According to a relatively new study, having a baby changes a man’s brain.
“Dad brain” is a real thing, and a new study is breaking down how a man’s brain goes through hormonal changes once they have a child. The new study, published in the journal Cerebral Cortex, outlined how a man becoming a father transforms their brain: it literally shrinks. Slightly.
“Across the board, we found similar reductions in gray matter, sort of suggesting that the brain was becoming more streamlined and possibly more efficient over that transition to first-time parenthood in the fathers,” said Darby Saxbe, Ph.D., a professor of psychology at the University of Southern California, who was also one of the lead researchers in the study, Fatherly reports.
In addition, fathers undergo other changes like their testosterone levels dropping and their bodies producing oxytocin and prolactin, which are considered “feel good” or “nurturing hormones.”
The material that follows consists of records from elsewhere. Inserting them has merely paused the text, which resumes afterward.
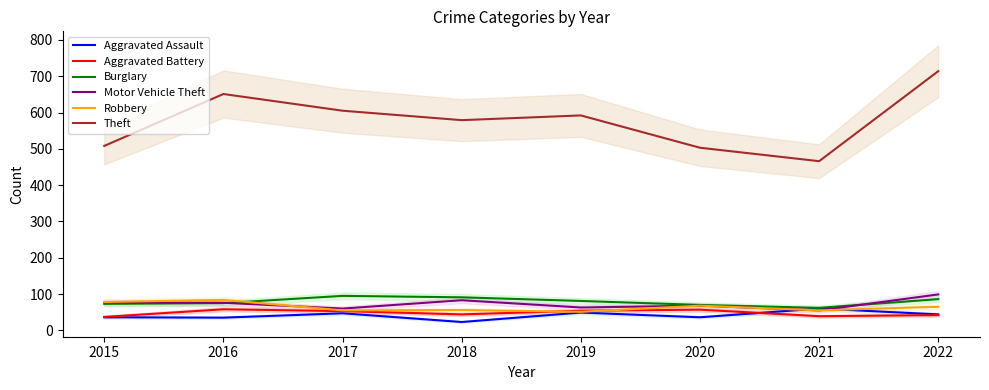

True or false: Aggravated Battery and Motor Vehicle Theft cross at least once.

False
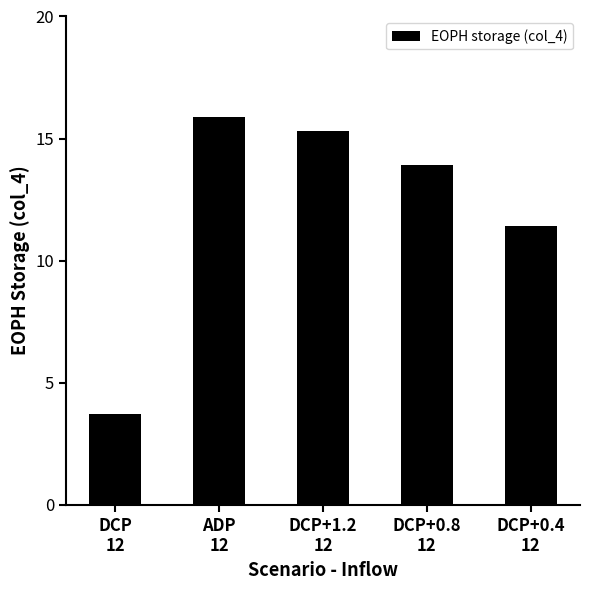

What is the smallest value displayed?

3.7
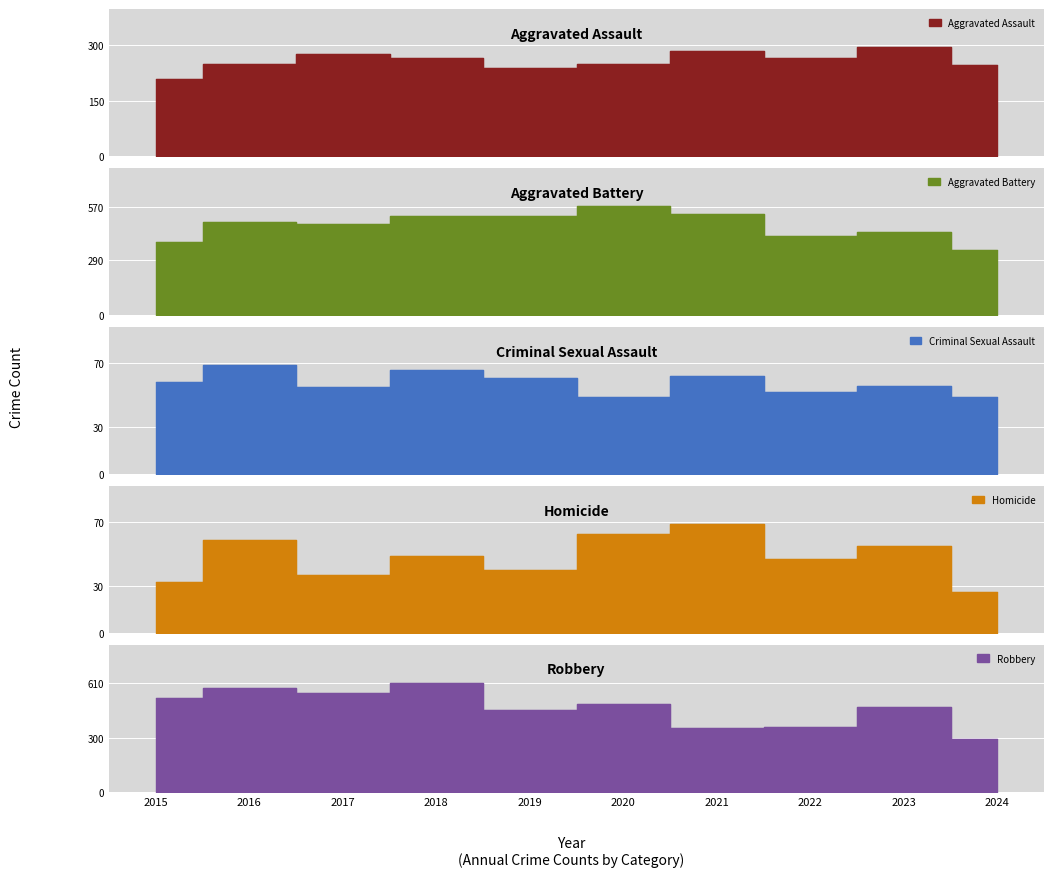

True or false: Robbery and Criminal Sexual Assault intersect in this chart.

False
The study analyzed the brains of 57 men who were, on average, in their mid-30s. Twenty expecting fathers were from the U.S., 20 were from Spain, and 17 were childless men from Spain. Some had their brains scanned before their partners got pregnant and about three months after their partners gave birth.
“In both samples of fathers, we found that there was volume reduction in the cortical area of the brain,” Saxbe says, Fatherly reports. “Much like at other critical windows in the lifespan, when we consolidate and prune, the brain becomes more streamlined or more efficient.” While the changes in men’s brains are similar to what happens for mothers, expecting women also experience changes in their subcortical brain areas, which are responsible for instinct, emotion, and fear.
“The cortex is the latest-evolving part of the brain that is involved in attention, planning, and executive functioning and is more unique to humans,” Saxbe told USC News. “The subcortical regions (below the cortex) are the more basic brain structures that you see in animals, involved in reward, threat, and salience detection. In moms we see both subcortical and cortical changes … in dads we just saw cortical changes. It’s too soon to speculate with such a small sample but it might suggest more higher-order processing involved in fatherhood specifically.”